I'm in a position to do favors for people--the people we'd
need. And I'll get in a position to do more and more. As
long as they can make something out of us--or hope to--do you
suppose they'll nose into our pasts and root things up that'd
injure them as much as us?"
"It would be an interesting game, wouldn't it?" said Susan.
She was reflectively observing the handsome, earnest face
before her--an incarnation of intelligent ambition, a Freddie
Palmer who was somehow divesting himself of himself--was
growing up--away from the rotten soil that had nourished
him--up into the air--was growing strongly--yes, splendidly!
"And we've got everything to gain and nothing to lose,"
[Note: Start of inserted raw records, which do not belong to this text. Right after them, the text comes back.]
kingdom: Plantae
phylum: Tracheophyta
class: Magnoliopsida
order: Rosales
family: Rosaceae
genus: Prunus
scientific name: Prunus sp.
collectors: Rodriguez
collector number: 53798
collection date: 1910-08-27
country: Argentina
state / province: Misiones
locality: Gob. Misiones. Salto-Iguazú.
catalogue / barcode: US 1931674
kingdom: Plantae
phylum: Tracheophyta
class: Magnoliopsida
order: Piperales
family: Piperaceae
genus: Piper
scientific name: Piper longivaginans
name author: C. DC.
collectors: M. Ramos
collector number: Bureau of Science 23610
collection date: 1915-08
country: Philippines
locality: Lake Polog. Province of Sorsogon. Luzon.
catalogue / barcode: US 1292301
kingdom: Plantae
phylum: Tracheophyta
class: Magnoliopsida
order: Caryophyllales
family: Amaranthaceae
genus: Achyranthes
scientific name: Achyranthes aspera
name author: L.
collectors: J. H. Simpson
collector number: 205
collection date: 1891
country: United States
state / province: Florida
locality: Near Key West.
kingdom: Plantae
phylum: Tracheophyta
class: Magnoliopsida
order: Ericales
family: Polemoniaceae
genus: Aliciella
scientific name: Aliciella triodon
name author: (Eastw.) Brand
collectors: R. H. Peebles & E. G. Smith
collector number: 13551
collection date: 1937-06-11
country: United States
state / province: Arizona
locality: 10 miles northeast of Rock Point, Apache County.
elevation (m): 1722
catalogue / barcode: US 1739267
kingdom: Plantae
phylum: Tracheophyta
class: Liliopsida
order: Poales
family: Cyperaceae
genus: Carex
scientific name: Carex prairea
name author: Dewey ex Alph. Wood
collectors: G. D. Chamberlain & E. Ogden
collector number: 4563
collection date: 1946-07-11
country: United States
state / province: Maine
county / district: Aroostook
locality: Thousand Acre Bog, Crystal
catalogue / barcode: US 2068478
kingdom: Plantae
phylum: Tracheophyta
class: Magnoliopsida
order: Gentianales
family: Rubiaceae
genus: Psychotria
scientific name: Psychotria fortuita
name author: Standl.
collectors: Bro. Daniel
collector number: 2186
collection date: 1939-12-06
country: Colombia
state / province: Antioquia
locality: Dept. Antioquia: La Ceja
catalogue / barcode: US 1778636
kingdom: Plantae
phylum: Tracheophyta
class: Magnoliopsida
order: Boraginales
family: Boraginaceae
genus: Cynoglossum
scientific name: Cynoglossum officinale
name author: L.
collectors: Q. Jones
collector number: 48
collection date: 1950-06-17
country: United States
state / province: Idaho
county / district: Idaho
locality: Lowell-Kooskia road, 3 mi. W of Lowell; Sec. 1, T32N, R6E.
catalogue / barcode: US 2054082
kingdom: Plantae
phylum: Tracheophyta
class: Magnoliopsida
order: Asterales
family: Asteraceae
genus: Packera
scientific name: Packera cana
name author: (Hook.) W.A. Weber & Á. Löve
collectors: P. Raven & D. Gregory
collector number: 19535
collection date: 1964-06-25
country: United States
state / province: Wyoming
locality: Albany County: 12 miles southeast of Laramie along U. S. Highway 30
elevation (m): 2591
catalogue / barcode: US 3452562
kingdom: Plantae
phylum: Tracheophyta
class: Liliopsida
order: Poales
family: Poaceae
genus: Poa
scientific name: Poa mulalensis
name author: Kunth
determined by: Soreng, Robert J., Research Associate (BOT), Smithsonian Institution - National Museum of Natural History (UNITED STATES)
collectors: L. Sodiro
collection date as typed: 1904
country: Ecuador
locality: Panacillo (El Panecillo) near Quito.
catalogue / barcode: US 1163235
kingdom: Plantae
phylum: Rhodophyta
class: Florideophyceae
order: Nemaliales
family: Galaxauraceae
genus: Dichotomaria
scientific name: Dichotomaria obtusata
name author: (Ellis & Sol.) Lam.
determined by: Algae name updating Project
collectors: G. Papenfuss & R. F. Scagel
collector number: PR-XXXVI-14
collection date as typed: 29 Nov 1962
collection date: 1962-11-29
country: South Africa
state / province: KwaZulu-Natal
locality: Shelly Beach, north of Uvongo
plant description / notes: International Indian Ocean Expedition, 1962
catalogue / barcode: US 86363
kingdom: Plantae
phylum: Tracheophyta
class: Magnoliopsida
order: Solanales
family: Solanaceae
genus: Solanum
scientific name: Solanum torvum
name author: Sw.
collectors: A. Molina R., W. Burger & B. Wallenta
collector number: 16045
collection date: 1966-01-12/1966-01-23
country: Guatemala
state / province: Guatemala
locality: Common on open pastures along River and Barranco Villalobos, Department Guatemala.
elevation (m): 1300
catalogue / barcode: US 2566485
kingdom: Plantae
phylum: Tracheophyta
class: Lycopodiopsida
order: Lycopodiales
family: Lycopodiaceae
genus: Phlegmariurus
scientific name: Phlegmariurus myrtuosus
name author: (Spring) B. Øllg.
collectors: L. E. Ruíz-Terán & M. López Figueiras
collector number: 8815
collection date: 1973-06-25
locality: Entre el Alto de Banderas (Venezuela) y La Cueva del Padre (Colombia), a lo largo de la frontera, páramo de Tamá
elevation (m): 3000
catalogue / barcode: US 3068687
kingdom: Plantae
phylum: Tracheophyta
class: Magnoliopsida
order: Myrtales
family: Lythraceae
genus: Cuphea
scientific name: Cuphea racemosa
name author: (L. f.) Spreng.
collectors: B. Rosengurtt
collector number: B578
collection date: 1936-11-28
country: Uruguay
pursued he. "We'd not be adventurers, you see. Adventurers
are people who haven't any money and are looking round to try
to steal it. We'd have money. So, we'd be building solid,
right on the rock." The handsome young man--the strongest,
the most intelligent, the most purposeful she had ever met,
except possibly Brent--looked at her with an admiring
tenderness that moved her, the forlorn derelict adrift on the
vast, lonely, treacherous sea. "The reason I've waited for
you to invite you in on this scheme is that I tried you out
and I found that you belong to the mighty few people who do
what they say they'll do, good bargain or bad.